- [Text for analysis]
What is the most grievous retcon?

I hate retcons a lot. They hurt the lore which is the core part of this game for me. I’m curious which retcons in the past have been the most grievous offenses in your eyes? I thought the this forum would have the best insight.

#endretcons

5 Likes

changing doomhammer from his original characterization of a cunning warlord w/ no qualms about playing dirty in his rise to warchief/in the war against the humans has always been 1 of the retcons that frustrated me the most

one of the most interesting orcs gets completely white-washed in all of his post-wc2 portrayals so we can have another honor-obsessed nutjob to make the early horde look Noble or something lol

21 Likes

I am 100% okay with retcons as long as the new canon is better than the old one.

I have no patience for slavish devotion to canon when the old one is bad.

11 Likes

The Pantheon, Burning Legion and Old Gods.

- [Your objective]
Carry on the forum thread about lore retcons from its final post onward.

Named joint coordinates:

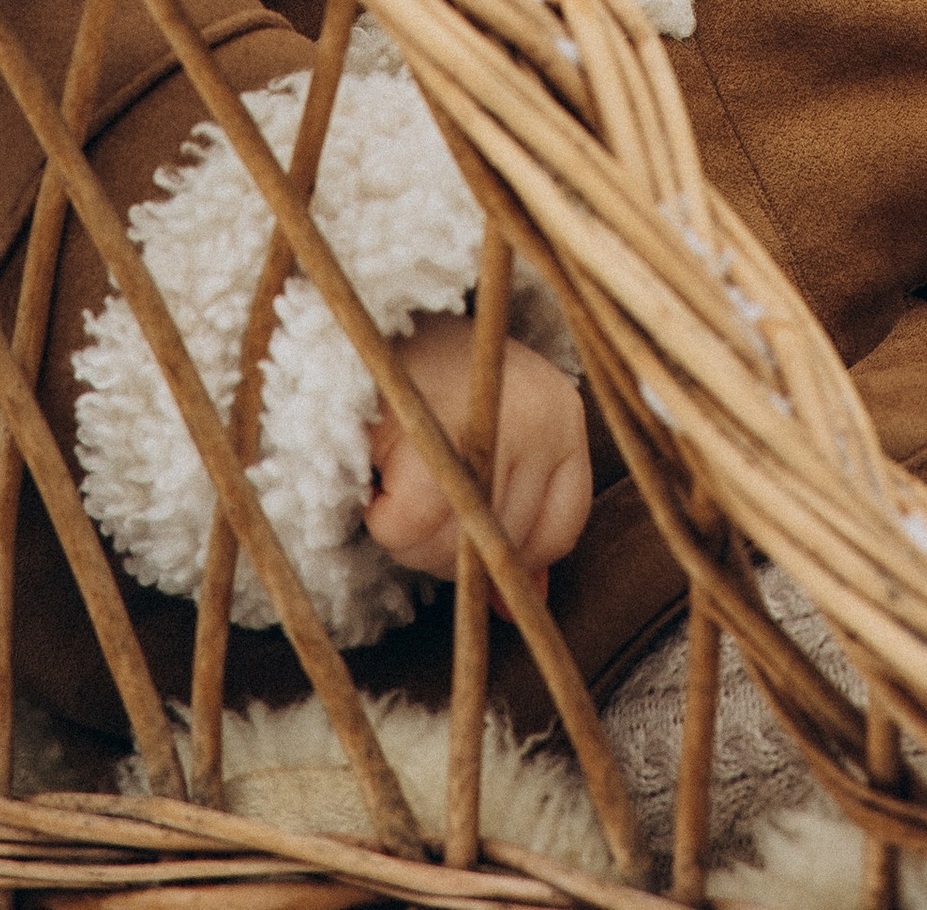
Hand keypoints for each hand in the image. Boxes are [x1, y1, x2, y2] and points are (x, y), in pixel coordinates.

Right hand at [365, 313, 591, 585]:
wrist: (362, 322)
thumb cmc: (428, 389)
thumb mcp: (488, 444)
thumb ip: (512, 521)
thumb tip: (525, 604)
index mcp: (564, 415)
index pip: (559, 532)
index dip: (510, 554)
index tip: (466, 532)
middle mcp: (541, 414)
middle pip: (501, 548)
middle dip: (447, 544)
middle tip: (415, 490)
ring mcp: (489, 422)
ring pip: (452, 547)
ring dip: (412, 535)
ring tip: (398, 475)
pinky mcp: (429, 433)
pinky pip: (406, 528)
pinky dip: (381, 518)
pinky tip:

- [Response area]
Not only did they change Sargeras’ backstory and what drove him, they also added the void lords into it. The man had noble aspirations but a morally wrong way of carrying his goal out.

He seen the most down right, hellacious things while fighting demons for countless millennia. The Eredar played a huge role in his stance of Order/Chaos. He had conflict with what the Pantheon envisioned and what reality was showing. He tried to consult the Pantheon about it and they disagreed. He then stormed off to create the Burning Legion and release every demon he ever slayed. He wanted to undo the Titans work because it was flawed.

He now fears a Void corrupted Titan Soul. He also single-handedly annihilated the Pantheon but gets imprisoned by a glowy beam. The Legion also spans across all timelines now.

No one knew where the Pantheon were or what they were doing before. Not even their own creations knew where they were. The Pantheon now, were obliterated by Sargeras and somehow their souls ended up in Antorus.

The Old Gods used to be the evil in the universe. Now, they are just peasantry, parasitic subjects to the Void Lords.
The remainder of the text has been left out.